[[ MATERIAL FOR THE TASK open ]]
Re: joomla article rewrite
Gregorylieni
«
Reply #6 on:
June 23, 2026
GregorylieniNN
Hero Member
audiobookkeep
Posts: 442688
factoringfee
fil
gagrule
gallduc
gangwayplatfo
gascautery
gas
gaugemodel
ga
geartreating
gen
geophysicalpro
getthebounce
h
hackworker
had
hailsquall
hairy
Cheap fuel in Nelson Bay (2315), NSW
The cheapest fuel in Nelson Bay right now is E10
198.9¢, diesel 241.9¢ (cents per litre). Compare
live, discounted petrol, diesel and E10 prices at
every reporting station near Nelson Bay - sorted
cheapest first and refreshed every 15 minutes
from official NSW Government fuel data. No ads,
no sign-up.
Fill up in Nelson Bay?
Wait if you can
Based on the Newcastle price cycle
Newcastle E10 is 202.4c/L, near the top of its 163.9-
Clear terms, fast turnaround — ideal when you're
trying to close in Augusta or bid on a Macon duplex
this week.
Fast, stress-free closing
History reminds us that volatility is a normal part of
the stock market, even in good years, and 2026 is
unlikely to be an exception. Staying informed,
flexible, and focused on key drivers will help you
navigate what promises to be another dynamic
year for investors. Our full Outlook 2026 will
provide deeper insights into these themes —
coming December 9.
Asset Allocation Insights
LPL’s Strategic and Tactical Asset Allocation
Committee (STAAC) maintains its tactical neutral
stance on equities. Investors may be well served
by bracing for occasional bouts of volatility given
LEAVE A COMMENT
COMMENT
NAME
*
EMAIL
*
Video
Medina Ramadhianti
[[ MATERIAL FOR THE TASK closed ]]
[[ MATERIAL FOR THE TASK open ]]
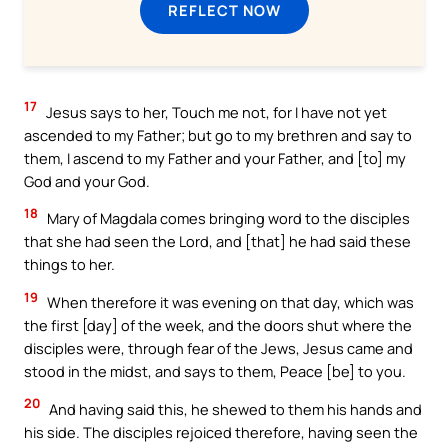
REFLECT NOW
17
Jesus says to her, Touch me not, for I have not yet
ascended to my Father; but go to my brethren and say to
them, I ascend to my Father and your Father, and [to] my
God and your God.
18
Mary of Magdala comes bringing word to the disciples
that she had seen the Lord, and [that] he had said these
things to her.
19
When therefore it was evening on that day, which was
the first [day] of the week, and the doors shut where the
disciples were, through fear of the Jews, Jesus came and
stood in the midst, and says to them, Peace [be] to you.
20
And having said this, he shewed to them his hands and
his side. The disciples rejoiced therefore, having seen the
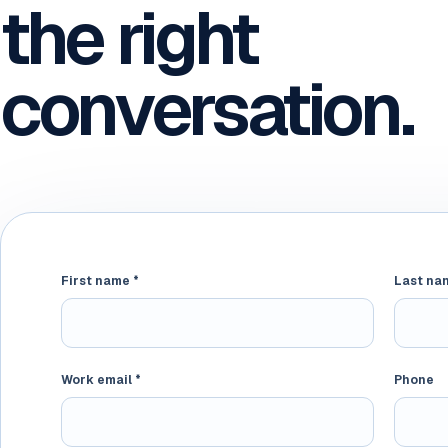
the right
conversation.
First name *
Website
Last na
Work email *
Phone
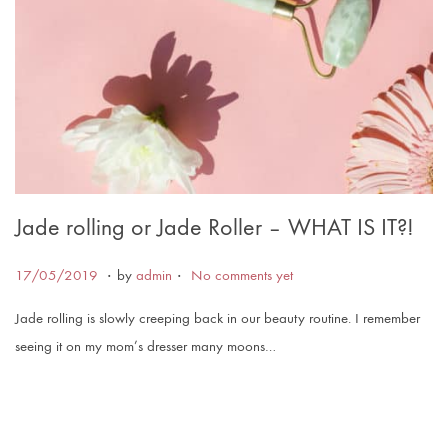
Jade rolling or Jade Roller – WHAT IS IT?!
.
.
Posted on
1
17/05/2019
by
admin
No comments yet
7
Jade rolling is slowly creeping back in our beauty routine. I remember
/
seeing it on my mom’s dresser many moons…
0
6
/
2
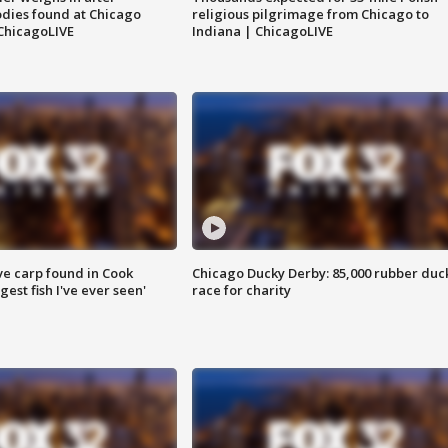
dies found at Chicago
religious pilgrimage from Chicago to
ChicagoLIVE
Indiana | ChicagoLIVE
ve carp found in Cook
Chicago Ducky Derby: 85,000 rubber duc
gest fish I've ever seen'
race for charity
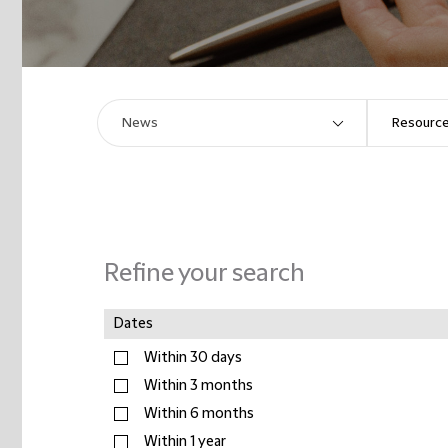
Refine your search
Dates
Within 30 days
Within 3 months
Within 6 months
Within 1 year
[[ MATERIAL FOR THE TASK closed ]]
[[ MATERIAL FOR THE TASK open ]]
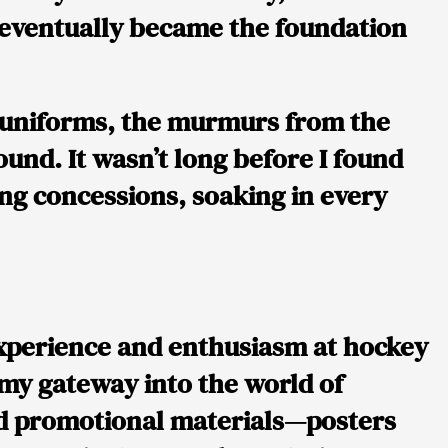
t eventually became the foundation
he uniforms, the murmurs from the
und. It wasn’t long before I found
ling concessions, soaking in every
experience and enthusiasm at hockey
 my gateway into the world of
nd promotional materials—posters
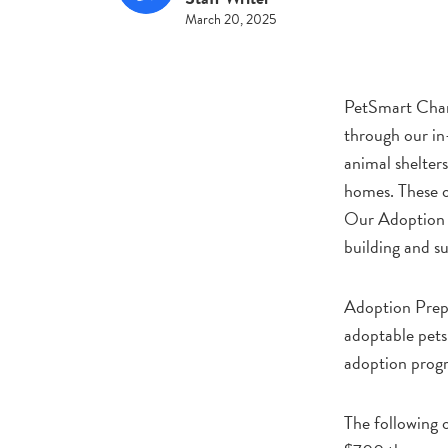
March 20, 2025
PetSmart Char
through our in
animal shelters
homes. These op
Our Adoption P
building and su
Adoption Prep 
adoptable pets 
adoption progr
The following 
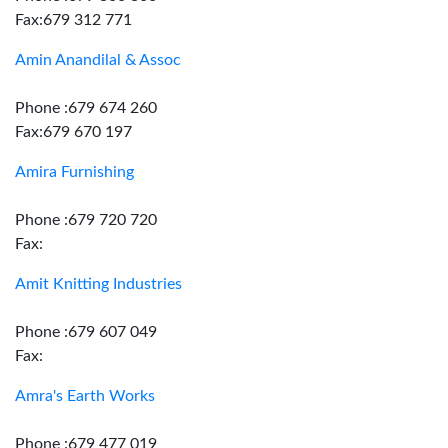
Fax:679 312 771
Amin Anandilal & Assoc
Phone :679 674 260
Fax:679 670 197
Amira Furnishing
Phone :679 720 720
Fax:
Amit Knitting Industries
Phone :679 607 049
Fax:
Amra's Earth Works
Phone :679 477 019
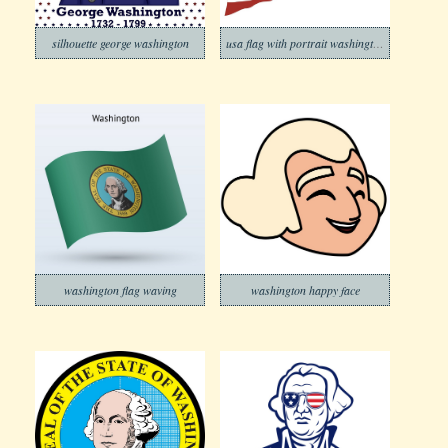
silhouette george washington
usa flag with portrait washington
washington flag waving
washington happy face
[[ MATERIAL FOR THE TASK closed ]]
#### YOUR INSTRUCTIONS
The lines to copy are those in the records above containing the word "Jesus".

#### OUTPUT
Jesus says to her, Touch me not, for I have not yet
disciples were, through fear of the Jews, Jesus came and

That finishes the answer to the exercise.